* [Work to do]
1. From the passage on sanctions below, quote the portion starting at "On top of this, these" and ending at "in Russia's savings.".
2. Render the following sentence from the passage on sanctions into French: "Currently over 11,000 financial institutions across over 200 countries utilize SWIFT."

* [Reading text]
···

Sanctions are economic penalties that countries will enforce on one another to persuade or dissuade action. These can range from travel bans and import control to major embargos and asset seizures. It’s one of the most effective, non-military, options for influencing global events.

The downside is many sanctions end up being ineffective due to their lack of severity. This is a trade off when considering the damage done to the citizens of not only the sanctioned country, but the country sanctioning as well. The average citizen will be affected far more than the government at large during large-scale sanctions.

What has actually been done and sanctioned though? To start, the U.S, European Commision, France, Germany, Italy, Germany, and the U.K removed Russia from SWIFT. SWIFT is what allows countries to make large scale cross-border payments. Currently over 11,000 financial institutions across over 200 countries utilize SWIFT.

On top of this, these same countries and commissions froze Russian foreign reserves under their jurisdictions. Almost half of all of Russia’s foreign reserves are held in foreign banks, central or comercial, and although not all countries froze Russian reserves, this still represented a major dent in Russia's savings.

The U.S also took it upon itself to enact some of its own independent sanctions. Russia’s major banks were banned from almost all forms of interactions and from accessing any U.S assets. The U.S also restricted the domestic purchase of Russian bonds, reduced the exportation of profitable or war-positive materials and products to Russia, and completely banned the import of Russian oil.

···

* [Data block]
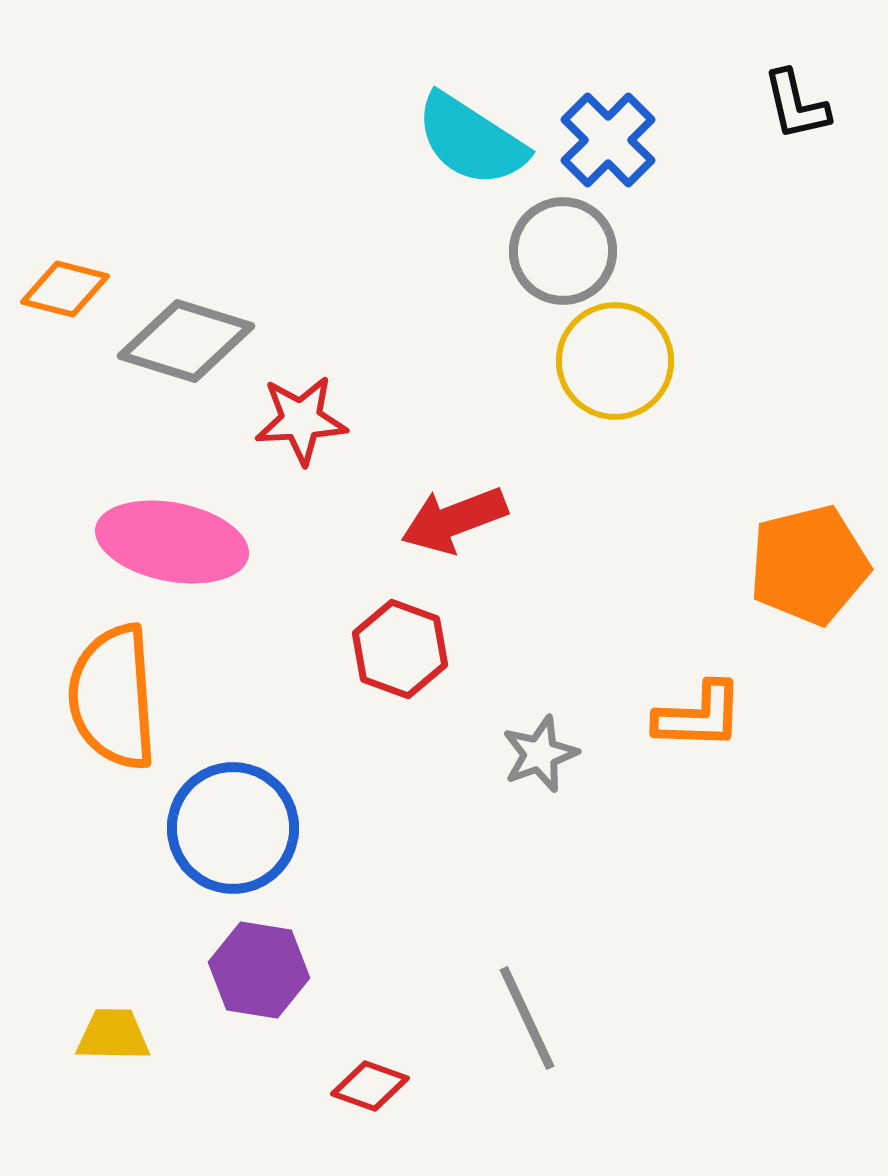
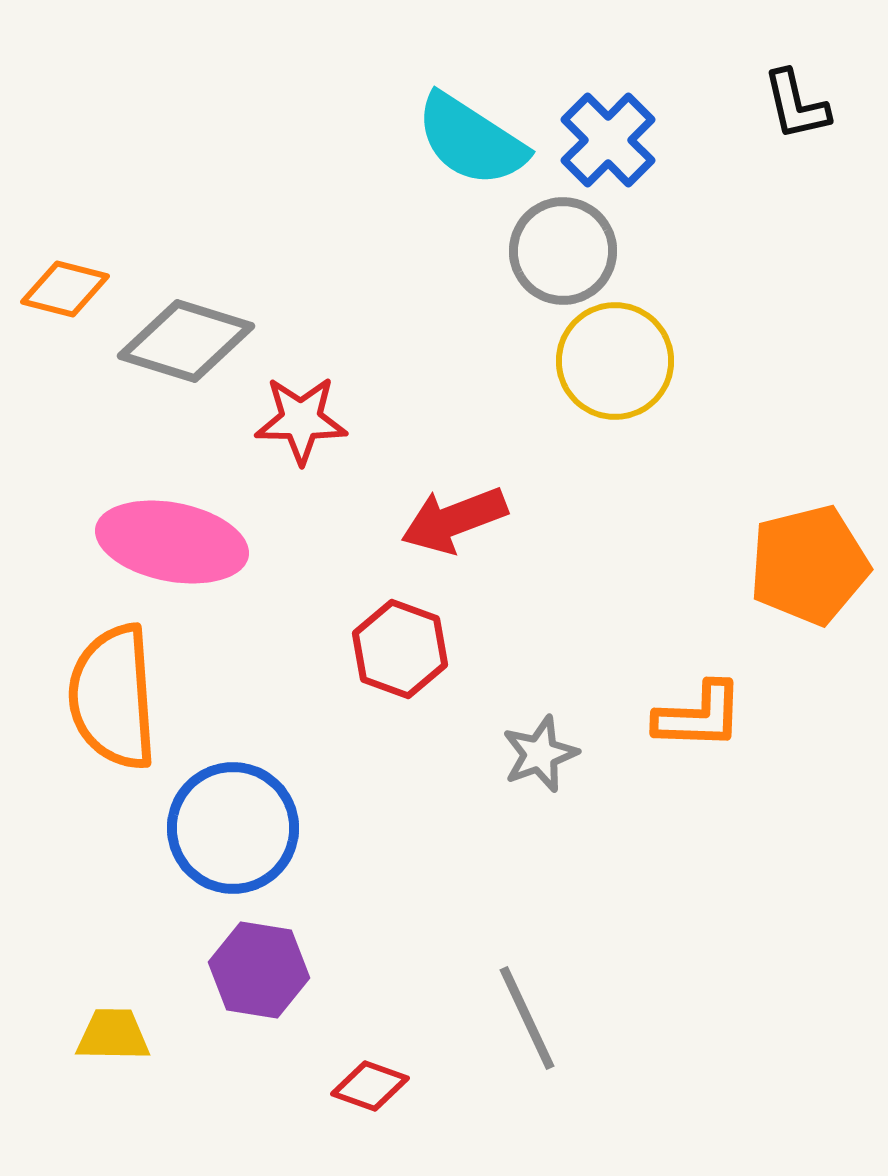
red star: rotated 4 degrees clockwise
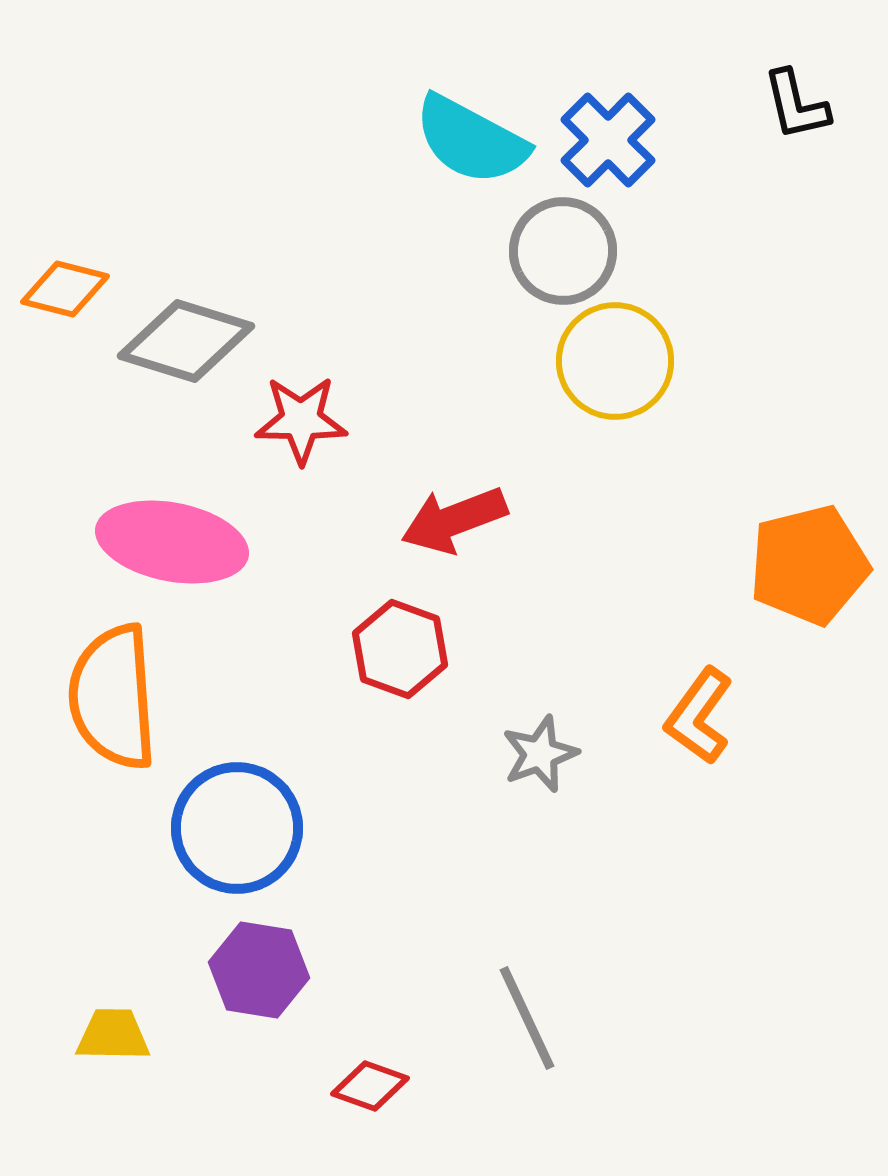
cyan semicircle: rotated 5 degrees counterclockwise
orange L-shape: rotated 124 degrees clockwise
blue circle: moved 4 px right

···

* [Answers per task]
1.
On top of this, these same countries and commissions froze Russian foreign reserves under their jurisdictions. Almost half of all of Russia’s foreign reserves are held in foreign banks, central or comercial, and although not all countries froze Russian reserves, this still represented a major dent in Russia's savings.

2. Actuellement, plus de 11 000 institutions financières réparties dans plus de 200 pays utilisent SWIFT.